+++ Exercise inputs
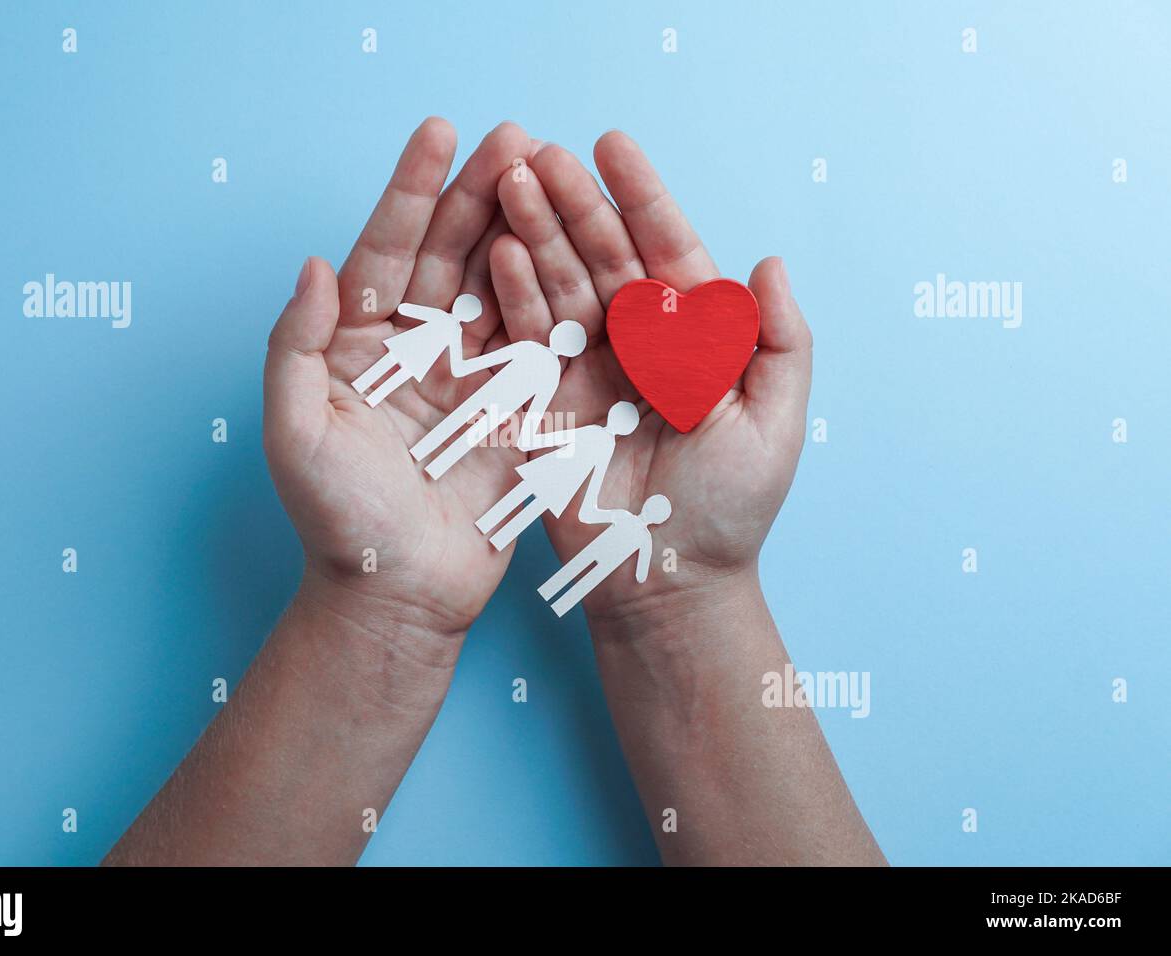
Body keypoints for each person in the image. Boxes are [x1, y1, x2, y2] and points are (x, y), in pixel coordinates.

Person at [102, 119, 886, 867]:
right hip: (491, 422)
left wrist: (685, 594)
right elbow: (497, 385)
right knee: (474, 455)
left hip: (517, 440)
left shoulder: (560, 388)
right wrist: (380, 601)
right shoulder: (544, 372)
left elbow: (542, 426)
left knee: (497, 473)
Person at [409, 319, 586, 479]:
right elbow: (536, 409)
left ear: (554, 334)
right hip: (502, 408)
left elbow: (488, 360)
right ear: (571, 353)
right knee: (470, 437)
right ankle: (436, 468)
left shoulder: (530, 348)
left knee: (455, 420)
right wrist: (528, 436)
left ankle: (421, 450)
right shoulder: (552, 373)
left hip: (489, 393)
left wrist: (462, 363)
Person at [475, 400, 639, 550]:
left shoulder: (597, 435)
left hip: (553, 469)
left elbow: (560, 438)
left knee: (519, 495)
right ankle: (497, 536)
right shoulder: (607, 446)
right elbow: (596, 477)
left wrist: (530, 441)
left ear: (612, 414)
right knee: (528, 507)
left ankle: (487, 525)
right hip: (563, 484)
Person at [538, 494, 670, 618]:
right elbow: (641, 574)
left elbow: (591, 516)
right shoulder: (645, 538)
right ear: (658, 520)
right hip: (605, 560)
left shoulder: (626, 518)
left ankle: (549, 596)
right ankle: (553, 602)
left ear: (646, 505)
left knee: (574, 576)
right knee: (581, 583)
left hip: (598, 553)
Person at [350, 293, 482, 407]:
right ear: (470, 319)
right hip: (421, 357)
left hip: (410, 346)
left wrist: (405, 307)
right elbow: (455, 357)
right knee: (398, 375)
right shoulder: (456, 331)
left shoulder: (442, 317)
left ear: (456, 305)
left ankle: (362, 385)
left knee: (389, 362)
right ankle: (373, 397)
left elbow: (407, 309)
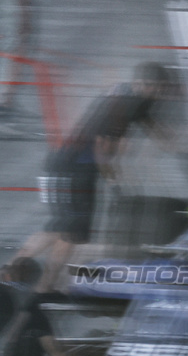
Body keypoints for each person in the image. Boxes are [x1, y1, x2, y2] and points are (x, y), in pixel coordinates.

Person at [17, 62, 172, 290]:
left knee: (60, 228)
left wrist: (174, 141)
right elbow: (102, 146)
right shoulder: (127, 104)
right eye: (156, 88)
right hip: (76, 170)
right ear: (142, 84)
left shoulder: (128, 95)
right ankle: (43, 288)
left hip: (65, 166)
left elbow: (152, 126)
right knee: (71, 234)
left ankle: (14, 276)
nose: (159, 93)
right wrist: (113, 179)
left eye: (162, 89)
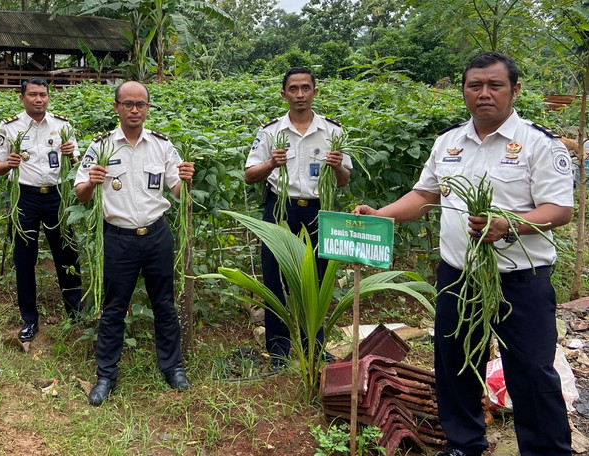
++++++
• Requirement: Within the data above, the span starting at the line containing "right wrist: (380, 601)" and ending at the line containing "left shoulder: (626, 518)" is to be retyped exactly, with no other lines.

• Exercise answer:
right wrist: (380, 601)
right shoulder: (544, 372)
left elbow: (542, 426)
left knee: (497, 473)
Person at [409, 319, 586, 479]:
right elbow: (536, 409)
left ear: (554, 334)
right hip: (502, 408)
left elbow: (488, 360)
right ear: (571, 353)
right knee: (470, 437)
right ankle: (436, 468)
left shoulder: (530, 348)
left knee: (455, 420)
right wrist: (528, 436)
left ankle: (421, 450)
right shoulder: (552, 373)
left hip: (489, 393)
left wrist: (462, 363)
Person at [475, 400, 639, 550]:
left shoulder: (597, 435)
left hip: (553, 469)
left elbow: (560, 438)
left knee: (519, 495)
right ankle: (497, 536)
right shoulder: (607, 446)
right elbow: (596, 477)
left wrist: (530, 441)
left ear: (612, 414)
right knee: (528, 507)
left ankle: (487, 525)
right hip: (563, 484)
Person at [538, 494, 670, 618]:
right elbow: (641, 574)
left elbow: (591, 516)
right shoulder: (645, 538)
right ear: (658, 520)
right hip: (605, 560)
left shoulder: (626, 518)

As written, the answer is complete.